Despite the best intentions, Apple failed because it lacked a sound business structure and never managed to become truly independent of its corporate partners, who were reluctant to invest, despite taking a disproportionate share of the profits. Only a few years later, the ruthlessly efficient Led Zeppelin cleaned up with their own Swan Song label, especially in the United States, where their most successful signing, Bad Company, weren't far behind them in sales terms.

America, where a business mentality is forced into children at an early age, is more likely to produce artists capable of writing a business proposal. Madonna's Maverick set-up has long been seen as an important piece in her plan to take over the world, but even a cursory look at its artists reveals that they have little in common save their obvious commercial potential. It hardly took a genius to spot that Alanis Morissette, a less scary, more stadium-friendly PJ Harvey, would do well, though no one could have expected her to shift quite so many records. Drab though they may seem, The Deftones were clearly poised to separate millions of glum teenagers from their money, after years of building a following. And picking up The Prodigy, then the biggest act in the UK, and topping the US chart with them was so predictable, even a child could have seen it – though presumably not the A&R departments of the other majors. They were common-sense signings, not intuitive or risky moves.

The tendency to credit musicians with greater insight than the rest of us earned Prince a place on the Warner Brothers board, before he lost his name and quit for good.
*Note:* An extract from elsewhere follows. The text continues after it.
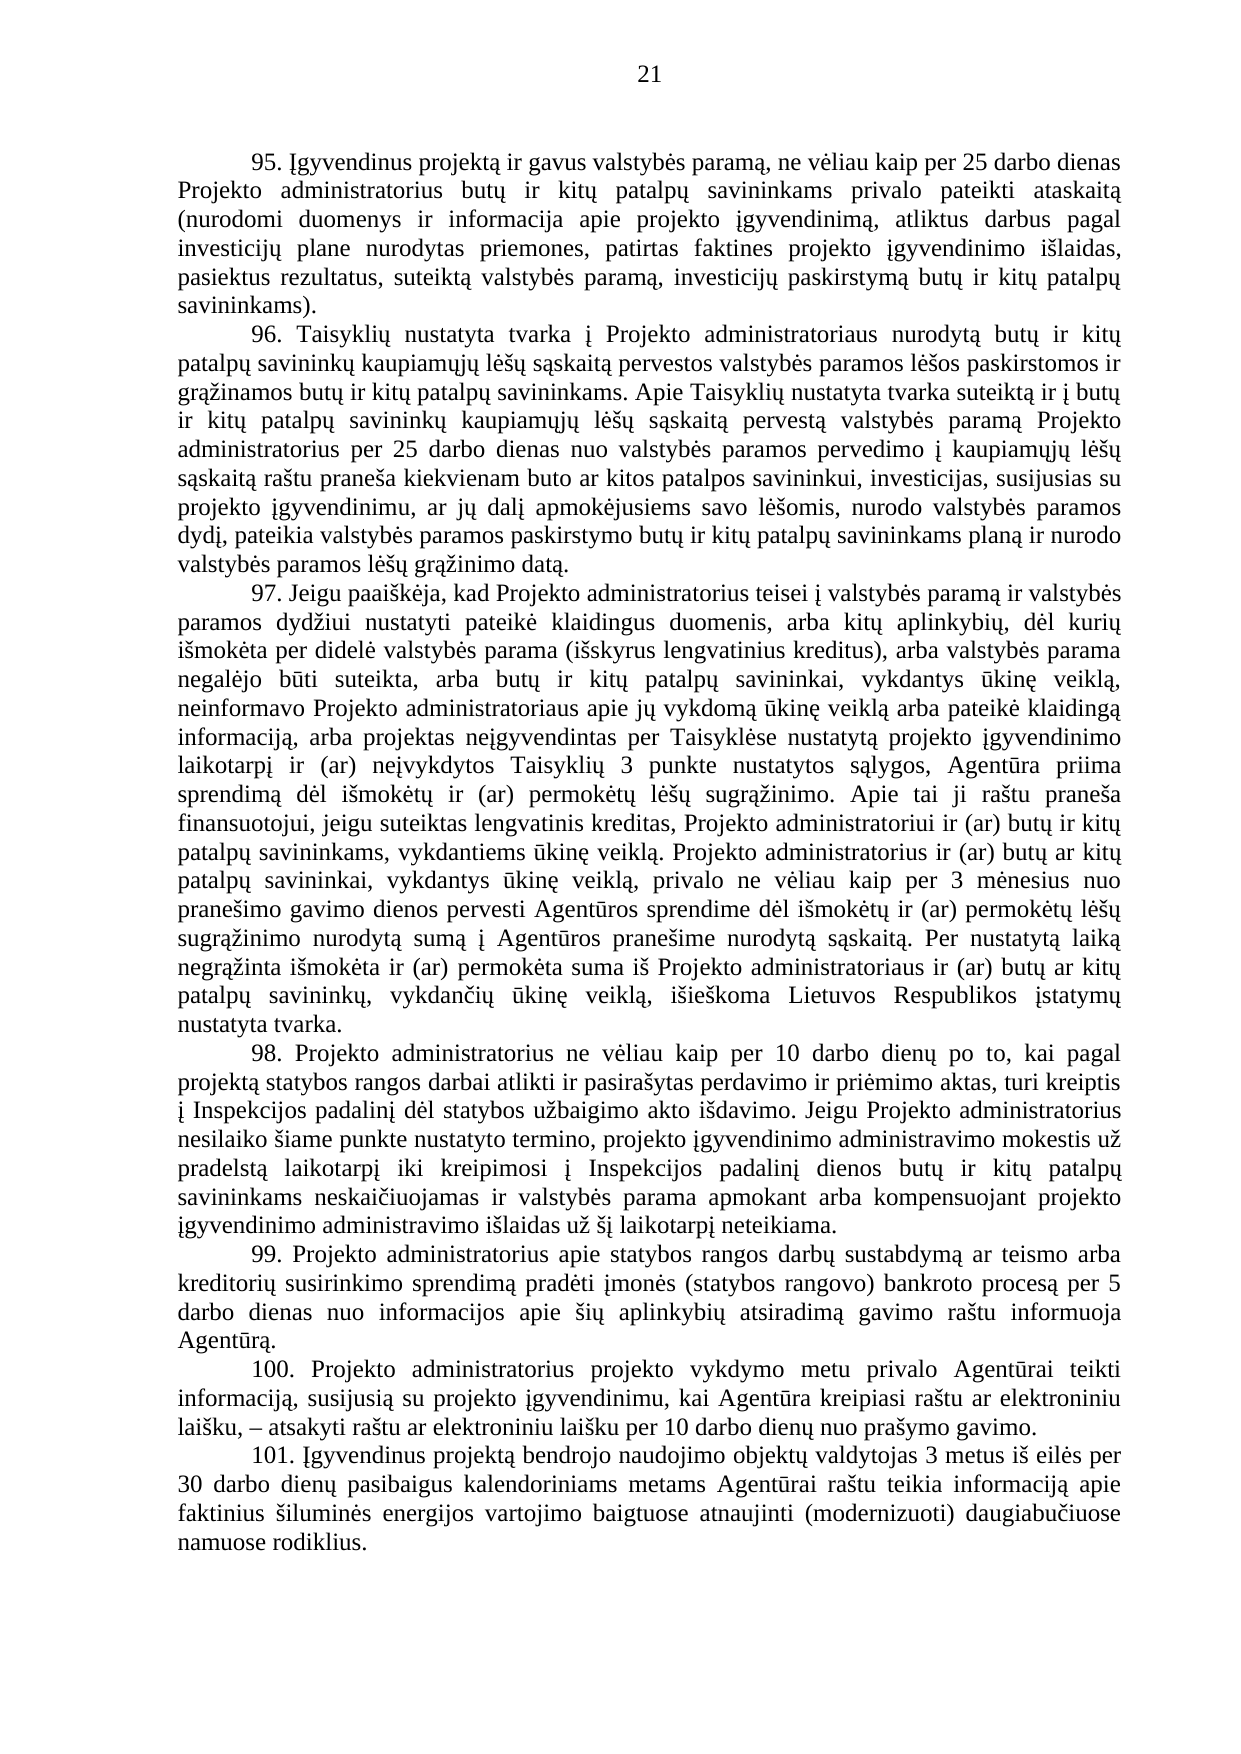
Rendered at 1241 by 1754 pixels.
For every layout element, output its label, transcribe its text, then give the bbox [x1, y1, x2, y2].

Today, Fred Durst, once a tattooist with a shaky hand, holds a similar position at Interscope records, where his talent-spotting skills are used to find young bands who often sound like his own Limp Bizkit.

Here in Britain, despite their influence on the last decade's music, Massive Attack have failed to match their own sales with their Melankolic label, while the Stereo MC's' long silence wasn't entirely unproductive. They managed to find and record a young hopeful called Finlay Quaye, but their backers wouldn't stump up for a proper deal. He sold his million records for another company.
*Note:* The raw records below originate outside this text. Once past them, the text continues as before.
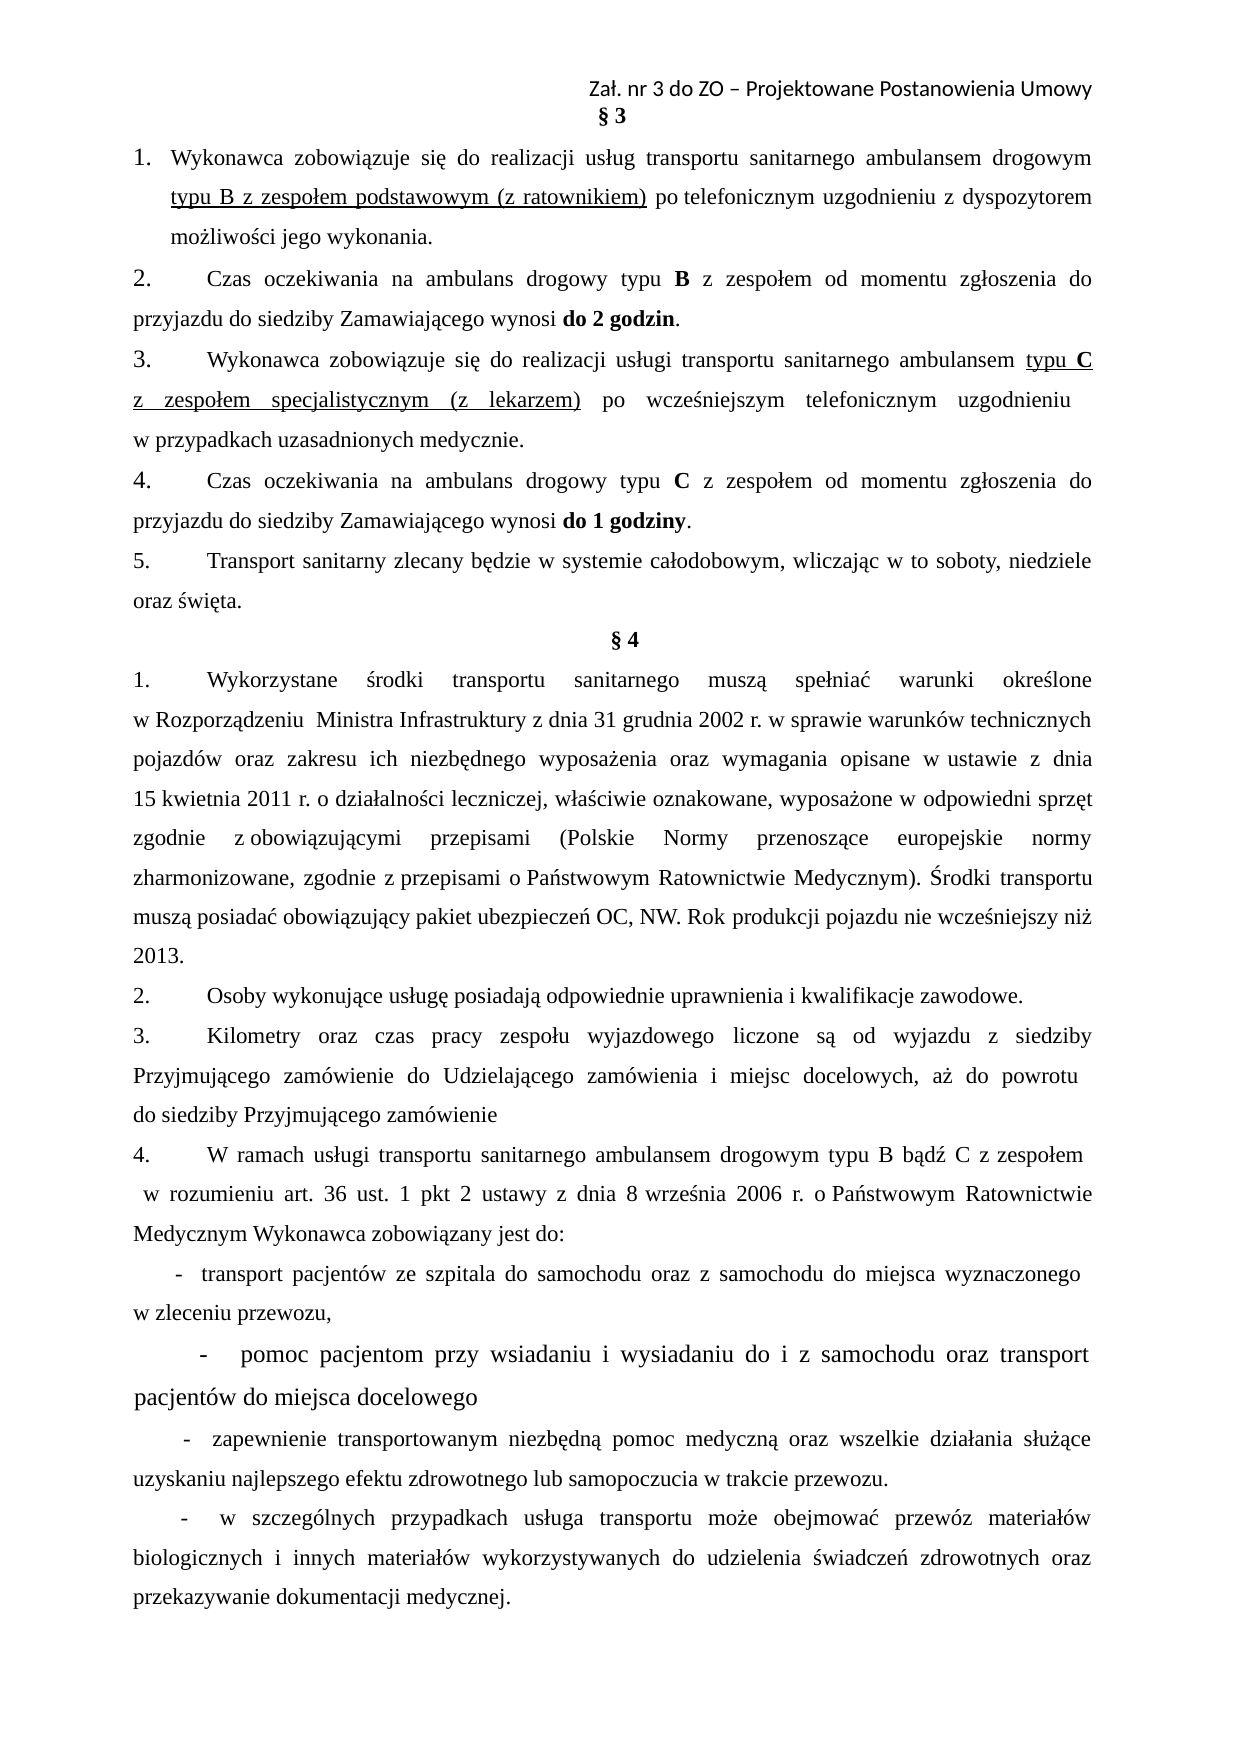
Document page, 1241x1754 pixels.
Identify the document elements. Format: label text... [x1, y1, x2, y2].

list Czas oczekiwania na ambulans drogowy typu B z zespołem od momentu zgłoszenia do przyjazdu do siedziby Zamawiającego wynosi do 2 godzin. [133, 263, 1093, 331]
text - w szczególnych przypadkach usługa transportu może obejmować przewóz materiałów biologicznych i innych materiałów wykorzystywanych do udzielenia świadczeń zdrowotnych oraz przekazywanie dokumentacji medycznej. [133, 1504, 1093, 1610]
text § 3 [133, 102, 1091, 128]
text - zapewnienie transportowanym niezbędną pomoc medyczną oraz wszelkie działania służące uzyskaniu najlepszego efektu zdrowotnego lub samopoczucia w trakcie przewozu. [118, 1425, 1093, 1491]
text § 4 [157, 626, 1093, 653]
list Wykonawca zobowiązuje się do realizacji usługi transportu sanitarnego ambulansem typu C z zespołem specjalistycznym (z lekarzem) po wcześniejszym telefonicznym uzgodnieniu w przypadkach uzasadnionych medycznie. [133, 344, 1093, 452]
text - pomoc pacjentom przy wsiadaniu i wysiadaniu do i z samochodu oraz transport pacjentów do miejsca docelowego [133, 1339, 1091, 1411]
list Transport sanitarny zlecany będzie w systemie całodobowym, wliczając w to soboty, niedziele oraz święta. [133, 547, 1093, 613]
text - transport pacjentów ze szpitala do samochodu oraz z samochodu do miejsca wyznaczonego w zleceniu przewozu, [118, 1260, 1093, 1326]
list W ramach usługi transportu sanitarnego ambulansem drogowym typu B bądź C z zespołem w rozumieniu art. 36 ust. 1 pkt 2 ustawy z dnia 8 września 2006 r. o Państwowym Ratownictwie Medycznym Wykonawca zobowiązany jest do: [133, 1141, 1093, 1246]
list Czas oczekiwania na ambulans drogowy typu C z zespołem od momentu zgłoszenia do przyjazdu do siedziby Zamawiającego wynosi do 1 godziny. [133, 466, 1093, 534]
list Wykorzystane środki transportu sanitarnego muszą spełniać warunki określone w Rozporządzeniu Ministra Infrastruktury z dnia 31 grudnia 2002 r. w sprawie warunków technicznych pojazdów oraz zakresu ich niezbędnego wyposażenia oraz wymagania opisane w ustawie z dnia 15 kwietnia 2011 r. o działalności leczniczej, właściwie oznakowane, wyposażone w odpowiedni sprzęt zgodnie z obowiązującymi przepisami (Polskie Normy przenoszące europejskie normy zharmonizowane, zgodnie z przepisami o Państwowym Ratownictwie Medycznym). Środki transportu muszą posiadać obowiązujący pakiet ubezpieczeń OC, NW. Rok produkcji pojazdu nie wcześniejszy niż 2013. [133, 666, 1093, 969]
list Wykonawca zobowiązuje się do realizacji usług transportu sanitarnego ambulansem drogowym typu B z zespołem podstawowym (z ratownikiem) po telefonicznym uzgodnieniu z dyspozytorem możliwości jego wykonania. [133, 142, 1093, 249]
list Kilometry oraz czas pracy zespołu wyjazdowego liczone są od wyjazdu z siedziby Przyjmującego zamówienie do Udzielającego zamówienia i miejsc docelowych, aż do powrotu do siedziby Przyjmującego zamówienie [133, 1022, 1093, 1127]
list Osoby wykonujące usługę posiadają odpowiednie uprawnienia i kwalifikacje zawodowe. [133, 982, 1093, 1009]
Yet why do musicians bother at all? How can even the thrill of deal-making match the simple ego-boost of performance? It's no coincidence that the most interesting labels are run by serious fans who'd love to play music but know their talent is for listening.

Even Blur's Graham Coxon, once Gallagher's opponent in the forgotten Britpop wars, has his Transcopic label, currently offering the fine "Drinking for Britain" by Mower. As for Noel, rumours persist that Proud Mary's signing was contingent on their ditching their old drummer, the former Inspiral Carpet Craig Gill, who was allegedly once responsible for sacking Gallagher from his roadie post. Owning a company and sacking your old boss? Sod the music; that really is a dream come true.